Come on.  There is something deeply offensive and unbecoming when someone, who knows better, plays the hypocrite.  Let's rephrase Stephen's little outburst so as to remove the hypocrisy and make it more consistent with his atheism:
There are plenty of things which offend superstitious and ignorant people.  For example, people might get wound up about bone cancer in children. They insist upon bringing bourgeois middle class values into a value-free world.

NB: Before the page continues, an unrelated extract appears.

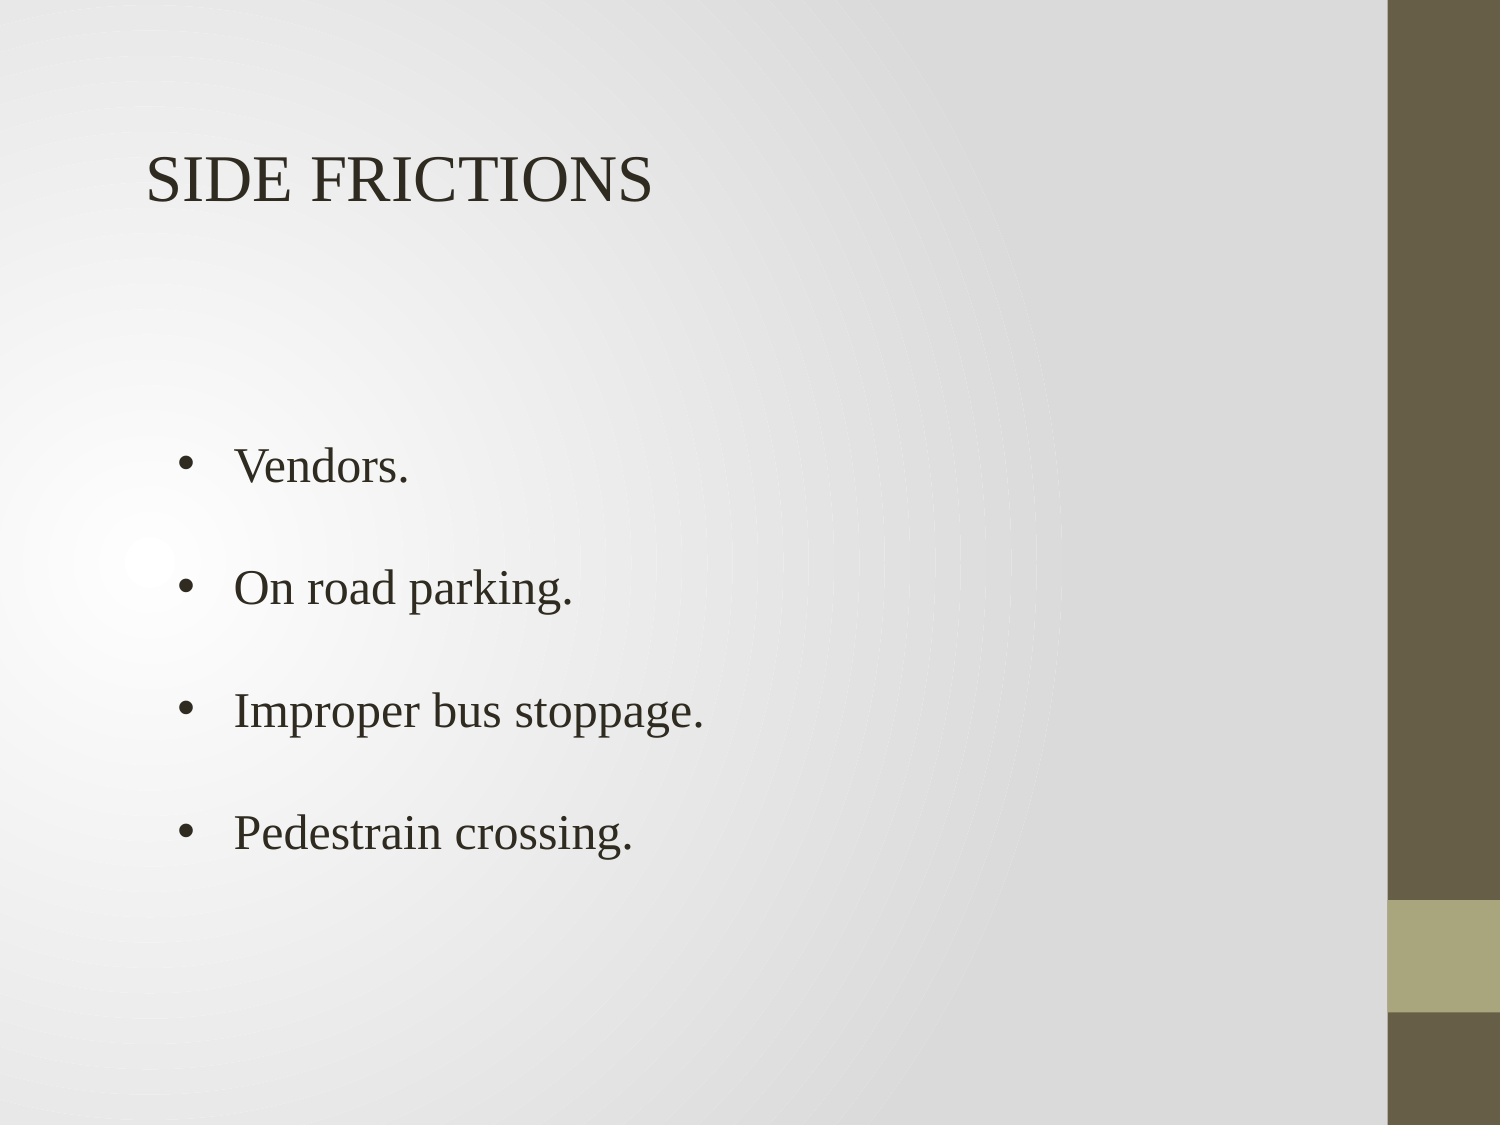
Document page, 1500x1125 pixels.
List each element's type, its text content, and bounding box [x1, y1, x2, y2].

text_box Vendors. On road parking. Improper bus stoppage. Pedestrain crossing. [162, 424, 1263, 868]
text_box SIDE FRICTIONS [130, 126, 670, 222]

What’s that about?’  Let's get this straight: there ain't anything wrong with bone cancer in children.  There ain't anything right or wrong, period.  There just is what is.  Get over it.

There are some small minded, superstitious people who try to make out the world is splendid, glorious or good.  Nah.  Such concepts are bourgeois gobbledygook.  Yes, to the sentimental or feeble minded the world may be splendid in a kind of emotive way, but it also has in it insects whose whole lifecycle is to burrow into the eyes of children and make them blind. They eat outwards from the eyes. That is neither good nor bad, splendid nor ugly.  Is a stone good or bad?  Sentient life is mere brute matter, no higher nor lower than a stone.  To hold to anything else is vanity and a self-parodying untruth.

It's only when you lay aside such antiquated notions that belong to a primitive past that you face the final liberation.   Only then does life becomes simpler, purer, cleaner, more worth living in my opinion. And, let me remind you, my opinion is the result of the absolute causation of matter. It is neither right nor wrong, correct or incorrect.  It just is. And so is yours. Deal with it. 
Will the real Stephen Fry please stand up, sans the faux moral outrage and the self-parodied dissimulation.